[TUHS] Testing an RE recogniser exhaustively. (Was: A fuzzy awk)

Mon May 27 19:39:09 AEST 2024

Hi,

Doug wrote:
> The trick: From recursive equations (easily derived from the grammar
> of REs), I counted how many REs exist up to various limits on token
> counts,  Then I generated all strings that satisfied those limits,
> turned the recognizer loose on them and counted how many it accepted.

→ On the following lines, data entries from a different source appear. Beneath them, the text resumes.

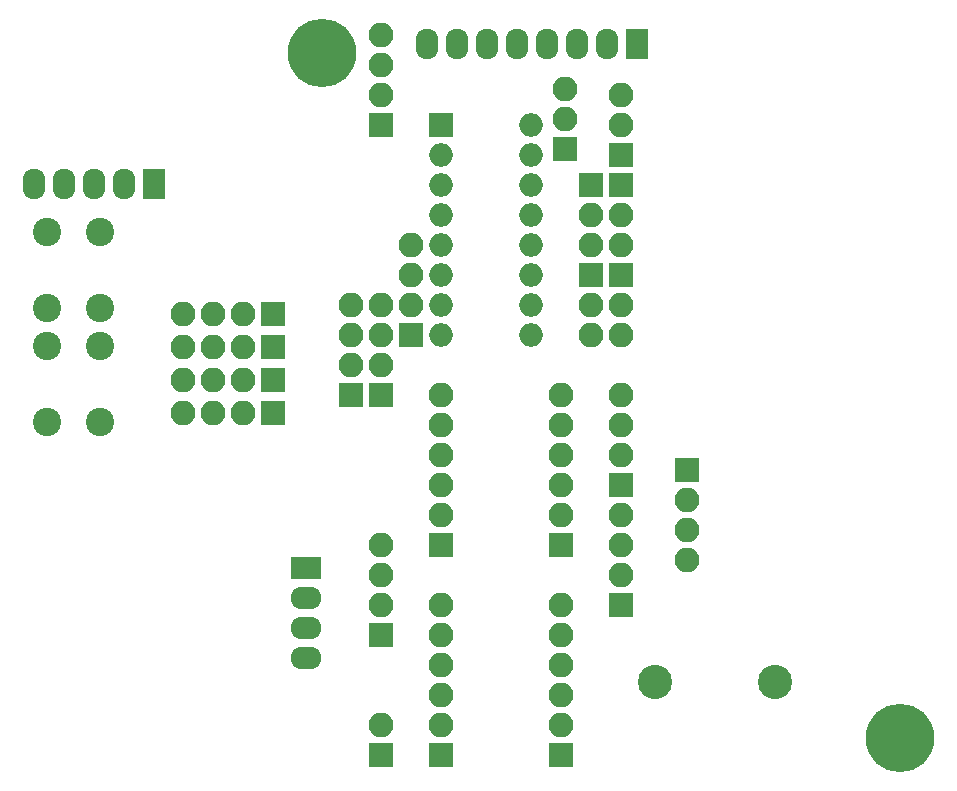
<source format=gbs>
G04 #@! TF.FileFunction,Soldermask,Bot*
%FSLAX46Y46*%
G04 Gerber Fmt 4.6, Leading zero omitted, Abs format (unit mm)*
G04 Created by KiCad (PCBNEW 4.0.5) date 11/02/17 17:50:55*
%MOMM*%
%LPD*%
G01*
G04 APERTURE LIST*
%ADD10C,0.100000*%
%ADD11C,5.800000*%
%ADD12C,3.100000*%
%ADD13R,2.100000X2.100000*%
%ADD14O,2.100000X2.100000*%
%ADD15R,2.000000X2.000000*%
%ADD16O,2.000000X2.000000*%
%ADD17R,2.599640X1.924000*%
%ADD18O,2.599640X1.924000*%
%ADD19C,2.899360*%
%ADD20R,1.924000X2.599640*%
%ADD21O,1.924000X2.599640*%
%ADD22C,2.400000*%
G04 APERTURE END LIST*
D10*
D11*
X173540000Y-123000000D03*
D12*
X173540000Y-123000000D03*
X124540000Y-65000000D03*
D13*
X145135600Y-73152000D03*
D14*
X145135600Y-70612000D03*
X145135600Y-68072000D03*
D15*
X134620000Y-71120000D03*
D16*
X142240000Y-88900000D03*
X134620000Y-73660000D03*
X142240000Y-86360000D03*
X134620000Y-76200000D03*
X142240000Y-83820000D03*
X134620000Y-78740000D03*
X142240000Y-81280000D03*
X134620000Y-81280000D03*
X142240000Y-78740000D03*
X134620000Y-83820000D03*
X142240000Y-76200000D03*
X134620000Y-86360000D03*
X142240000Y-73660000D03*
X134620000Y-88900000D03*
X142240000Y-71120000D03*
D14*
X134620000Y-93980000D03*
X134620000Y-96520000D03*
X134620000Y-99060000D03*
X134620000Y-101600000D03*
X134620000Y-104140000D03*
D13*
X134620000Y-106680000D03*
X144780000Y-106680000D03*
D14*
X144780000Y-104140000D03*
X144780000Y-101600000D03*
X144780000Y-99060000D03*
X144780000Y-96520000D03*
X144780000Y-93980000D03*
X134620000Y-111760000D03*
X134620000Y-114300000D03*
X134620000Y-116840000D03*
X134620000Y-119380000D03*
X134620000Y-121920000D03*
D13*
X134620000Y-124460000D03*
X144780000Y-124460000D03*
D14*
X144780000Y-121920000D03*
X144780000Y-119380000D03*
X144780000Y-116840000D03*
X144780000Y-114300000D03*
X144780000Y-111760000D03*
D13*
X149860000Y-101600000D03*
D14*
X149860000Y-99060000D03*
X149860000Y-96520000D03*
X149860000Y-93980000D03*
D13*
X149860000Y-76200000D03*
D14*
X149860000Y-78740000D03*
X149860000Y-81280000D03*
D13*
X147320000Y-76200000D03*
D14*
X147320000Y-78740000D03*
X147320000Y-81280000D03*
D13*
X149860000Y-83820000D03*
D14*
X149860000Y-86360000D03*
X149860000Y-88900000D03*
D13*
X147320000Y-83820000D03*
D14*
X147320000Y-86360000D03*
X147320000Y-88900000D03*
D13*
X129540000Y-93980000D03*
D14*
X129540000Y-91440000D03*
X129540000Y-88900000D03*
X129540000Y-86360000D03*
D13*
X129540000Y-114300000D03*
D14*
X129540000Y-111760000D03*
X129540000Y-109220000D03*
X129540000Y-106680000D03*
D13*
X127000000Y-93980000D03*
D14*
X127000000Y-91440000D03*
X127000000Y-88900000D03*
X127000000Y-86360000D03*
D13*
X149860000Y-111760000D03*
D14*
X149860000Y-109220000D03*
X149860000Y-106680000D03*
X149860000Y-104140000D03*
D13*
X149860000Y-73660000D03*
D14*
X149860000Y-71120000D03*
X149860000Y-68580000D03*
D13*
X132080000Y-88900000D03*
D14*
X132080000Y-86360000D03*
X132080000Y-83820000D03*
X132080000Y-81280000D03*
D17*
X123190000Y-108585000D03*
D18*
X123190000Y-111125000D03*
X123190000Y-113665000D03*
X123190000Y-116205000D03*
D13*
X129540000Y-124460000D03*
D14*
X129540000Y-121920000D03*
D19*
X162941000Y-118237000D03*
X152781000Y-118237000D03*
D20*
X110363000Y-76073000D03*
D21*
X107823000Y-76073000D03*
X105283000Y-76073000D03*
X102743000Y-76073000D03*
X100203000Y-76073000D03*
D20*
X151257000Y-64262000D03*
D21*
X148717000Y-64262000D03*
X146177000Y-64262000D03*
X143637000Y-64262000D03*
X141097000Y-64262000D03*
X138557000Y-64262000D03*
X136017000Y-64262000D03*
X133477000Y-64262000D03*
D22*
X101291000Y-89789000D03*
X105791000Y-89789000D03*
X101291000Y-96289000D03*
X105791000Y-96289000D03*
X101291000Y-80137000D03*
X105791000Y-80137000D03*
X101291000Y-86637000D03*
X105791000Y-86637000D03*
D13*
X155448000Y-100330000D03*
D14*
X155448000Y-102870000D03*
X155448000Y-105410000D03*
X155448000Y-107950000D03*
D13*
X120396000Y-87122000D03*
D14*
X117856000Y-87122000D03*
X115316000Y-87122000D03*
X112776000Y-87122000D03*
D13*
X120396000Y-89916000D03*
D14*
X117856000Y-89916000D03*
X115316000Y-89916000D03*
X112776000Y-89916000D03*
D13*
X120396000Y-92710000D03*
D14*
X117856000Y-92710000D03*
X115316000Y-92710000D03*
X112776000Y-92710000D03*
D13*
X120396000Y-95504000D03*
D14*
X117856000Y-95504000D03*
X115316000Y-95504000D03*
X112776000Y-95504000D03*
D13*
X129540000Y-71125080D03*
D14*
X129540000Y-68585080D03*
X129540000Y-66045080D03*
X129540000Y-63505080D03*
D11*
X124540000Y-65000000D03*
M02*

</source>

Which reminded me of Doug's paper.

    Enumerating the strings of regular languages,
    J. Functional Programming 14 (2004) 503-518

    Haskell code is developed for two ways to list the strings of the
    language defined by a regular expression: directly by set operations
    and indirectly by converting to and simulating an equivalent
    automaton.  The exercise illustrates techniques for dealing with
    infinite ordered domains and leads to an effective standard form for
    nondeterministic finite automata.

    PDF preprint: https://www.cs.dartmouth.edu/~doug/nfa.pdf

It's also nice for the NFA construction with one state per symbol plus
one final state, and no epsilon transitions.  Doug writes:

    The even-a language (ab*a|b)* is defined by automaton h, with three
    start states.

	h0 = State 0 ’~’ []
	h1 = State 1 ’b’ [h4,h1,h0]
	h2 = State 2 ’a’ [h4,h1,h0]
	h3 = State 3 ’b’ [h2,h3]
	h4 = State 4 ’a’ [h2,h3]
	h = [h4,h1,h0]

The symbols replaced by their state numbers gives (43*2|1)*; state 0 is
the sole final state.

-- 
Cheers, Ralph.